Exercise details
Read through the listing below and copy each line in which the word "Registreer" occurs.

———

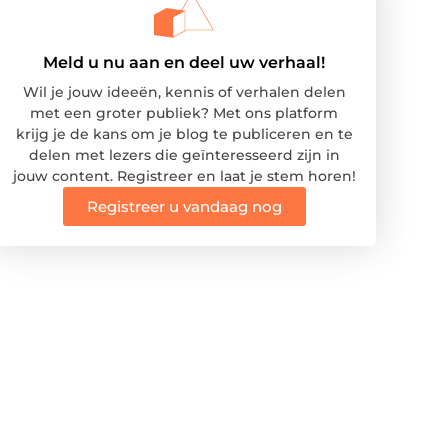
Meld u nu aan en deel uw verhaal!
Wil je jouw ideeën, kennis of verhalen delen
met een groter publiek? Met ons platform
krijg je de kans om je blog te publiceren en te
delen met lezers die geïnteresseerd zijn in
jouw content. Registreer en laat je stem horen!
Registreer u vandaag nog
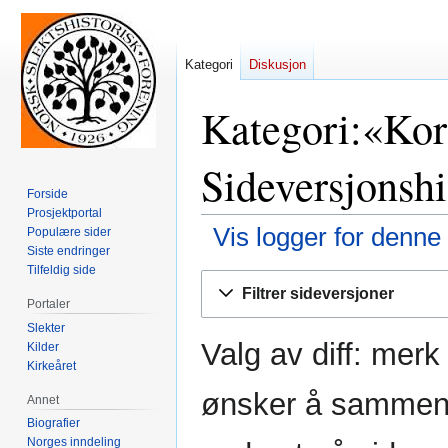
Kategori
Diskusjon
Kategori:«Kort
Sideversjonshi
Forside
Prosjektportal
Vis logger for denne
Populære sider
Siste endringer
Tilfeldig side
Hopp
Hopp
Filtrer sideversjoner
til
til
Portaler
navigering
søk
Slekter
Valg av diff: mer
Kilder
Kirkeåret
ønsker å sammenli
Annet
Biografier
Norges inndeling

———

Task response
jouw content. Registreer en laat je stem horen!
Registreer u vandaag nog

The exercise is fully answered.